TASK GOAL –
Can you return, line for line and unchanged, the stretch from the line containing "nderschat. Hierdoor kies" through the end of the material?

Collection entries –
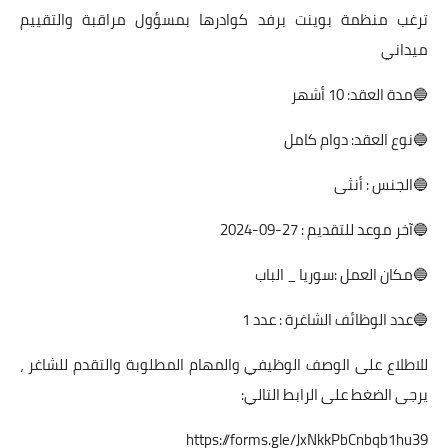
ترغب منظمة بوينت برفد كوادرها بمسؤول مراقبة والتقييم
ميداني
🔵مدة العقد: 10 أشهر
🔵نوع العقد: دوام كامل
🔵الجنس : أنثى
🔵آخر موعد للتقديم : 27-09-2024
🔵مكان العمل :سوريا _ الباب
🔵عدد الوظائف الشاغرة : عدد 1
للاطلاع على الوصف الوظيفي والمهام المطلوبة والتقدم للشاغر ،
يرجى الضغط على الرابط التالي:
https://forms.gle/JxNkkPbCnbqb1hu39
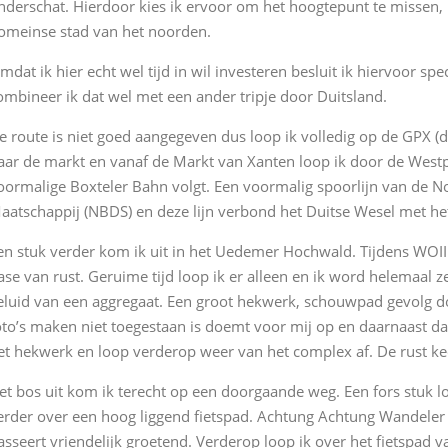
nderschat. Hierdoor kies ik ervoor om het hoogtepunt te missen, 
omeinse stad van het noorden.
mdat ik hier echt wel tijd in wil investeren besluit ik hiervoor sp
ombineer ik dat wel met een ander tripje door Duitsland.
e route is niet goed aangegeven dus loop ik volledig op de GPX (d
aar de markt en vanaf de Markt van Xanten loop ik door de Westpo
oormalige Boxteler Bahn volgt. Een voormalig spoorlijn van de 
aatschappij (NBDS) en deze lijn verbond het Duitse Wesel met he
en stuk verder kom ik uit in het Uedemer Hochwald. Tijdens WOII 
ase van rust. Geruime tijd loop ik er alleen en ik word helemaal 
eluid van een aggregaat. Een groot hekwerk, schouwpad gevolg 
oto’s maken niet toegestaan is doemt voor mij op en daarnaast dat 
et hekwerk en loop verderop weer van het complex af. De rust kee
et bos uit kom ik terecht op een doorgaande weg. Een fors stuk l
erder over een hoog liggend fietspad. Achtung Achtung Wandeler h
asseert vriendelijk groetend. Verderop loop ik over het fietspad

RESULT OF THE TASK –
nderschat. Hierdoor kies ik ervoor om het hoogtepunt te missen, 
omeinse stad van het noorden.
mdat ik hier echt wel tijd in wil investeren besluit ik hiervoor sp
ombineer ik dat wel met een ander tripje door Duitsland.
e route is niet goed aangegeven dus loop ik volledig op de GPX (d
aar de markt en vanaf de Markt van Xanten loop ik door de Westpo
oormalige Boxteler Bahn volgt. Een voormalig spoorlijn van de 
aatschappij (NBDS) en deze lijn verbond het Duitse Wesel met he
en stuk verder kom ik uit in het Uedemer Hochwald. Tijdens WOII 
ase van rust. Geruime tijd loop ik er alleen en ik word helemaal 
eluid van een aggregaat. Een groot hekwerk, schouwpad gevolg 
oto’s maken niet toegestaan is doemt voor mij op en daarnaast dat 
et hekwerk en loop verderop weer van het complex af. De rust kee
et bos uit kom ik terecht op een doorgaande weg. Een fors stuk l
erder over een hoog liggend fietspad. Achtung Achtung Wandeler h
asseert vriendelijk groetend. Verderop loop ik over het fietspad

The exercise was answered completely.